Regions with significant populations
- Nigeria

Languages
- Gyong

Religion
- Christianity

Related ethnic groups
- Anghan, Ham, Nyankpa, Bajju, Tinor, Atyap, Berom, Jukun, Efik, Tiv, Igbo, Yoruba, Edo and other Benue-Congo peoples of Middle Belt and southern Nigeria

= Gwong people =

Nigerian ethnic group

Gwong people (Hausa: Kagoma) are a people found in the southern part of Kaduna State, Nigeria. Their language, Gyong language belongs to the central plateau language group. Their headquarters is at Fadan Kagoma, Jema'a Local Government Area of the state.

==Distribution==
The Gwong people are mainly found in Jema'a Local Government Area of southern Kaduna State, Nigeria.

==Religion==
The Gwong people are predominantly Christians who make up about 78.00% of the population (of whom Protestants number about 60.00%, Roman Catholics 20.00% and Independent 20.00%). The remaining 22.00% of the overall population being adherents of traditional religion.

==Politics==
The Gwong people's realm is called Gwong Chiefdom and its rulers are known by the appellation Kpop. The current monarch is His Royal Highness (HRH) Col. Paul Zakka Wyom (rtd.), Kpop Gwong II.
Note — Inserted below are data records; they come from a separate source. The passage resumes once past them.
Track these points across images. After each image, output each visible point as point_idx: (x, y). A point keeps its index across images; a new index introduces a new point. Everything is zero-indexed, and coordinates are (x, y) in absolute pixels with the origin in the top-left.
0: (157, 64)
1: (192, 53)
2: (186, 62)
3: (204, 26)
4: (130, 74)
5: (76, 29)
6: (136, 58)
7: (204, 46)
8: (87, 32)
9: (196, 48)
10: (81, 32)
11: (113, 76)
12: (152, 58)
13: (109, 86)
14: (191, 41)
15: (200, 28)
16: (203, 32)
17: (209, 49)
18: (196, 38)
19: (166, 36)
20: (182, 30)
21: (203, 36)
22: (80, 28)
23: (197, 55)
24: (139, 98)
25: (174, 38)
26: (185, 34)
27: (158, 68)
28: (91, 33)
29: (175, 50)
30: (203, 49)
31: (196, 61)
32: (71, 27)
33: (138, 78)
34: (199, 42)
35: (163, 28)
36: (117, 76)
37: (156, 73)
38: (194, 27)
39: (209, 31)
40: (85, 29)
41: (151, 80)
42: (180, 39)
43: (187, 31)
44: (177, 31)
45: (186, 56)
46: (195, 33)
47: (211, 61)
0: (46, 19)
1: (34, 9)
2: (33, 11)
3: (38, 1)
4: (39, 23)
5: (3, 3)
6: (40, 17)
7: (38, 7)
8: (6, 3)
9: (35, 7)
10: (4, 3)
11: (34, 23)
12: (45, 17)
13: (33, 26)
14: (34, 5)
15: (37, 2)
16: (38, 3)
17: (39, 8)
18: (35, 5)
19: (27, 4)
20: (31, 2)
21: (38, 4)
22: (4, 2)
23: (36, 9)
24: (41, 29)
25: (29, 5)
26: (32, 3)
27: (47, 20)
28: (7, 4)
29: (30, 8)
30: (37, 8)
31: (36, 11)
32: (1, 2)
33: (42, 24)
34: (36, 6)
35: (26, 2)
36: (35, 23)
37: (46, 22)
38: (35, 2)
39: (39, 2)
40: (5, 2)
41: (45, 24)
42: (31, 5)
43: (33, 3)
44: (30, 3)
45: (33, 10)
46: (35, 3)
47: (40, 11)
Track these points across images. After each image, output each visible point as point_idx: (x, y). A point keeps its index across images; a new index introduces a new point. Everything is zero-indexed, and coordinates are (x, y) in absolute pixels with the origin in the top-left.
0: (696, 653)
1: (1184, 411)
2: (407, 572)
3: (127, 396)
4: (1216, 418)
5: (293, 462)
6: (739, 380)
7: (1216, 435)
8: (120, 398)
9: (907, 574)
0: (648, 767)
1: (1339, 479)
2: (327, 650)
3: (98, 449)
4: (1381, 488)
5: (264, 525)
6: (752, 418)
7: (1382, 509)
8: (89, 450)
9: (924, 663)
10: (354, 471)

HRH Paul Wyom conferred an eighteen year old Briton with a traditional title for building a health centre

==Notable people==
- Bishop Joseph Danlami Bagobiri, late catholic bishop of Kafanchan.
- Victor Moses, footballer
- Sir Patrick Ibrahim Yakowa (late), first civilian governor of Kaduna State from Southern Kaduna.
- Lt. Gen. Luka Nyeh Yusuf (late), former Nigerian Chief of Army Staff.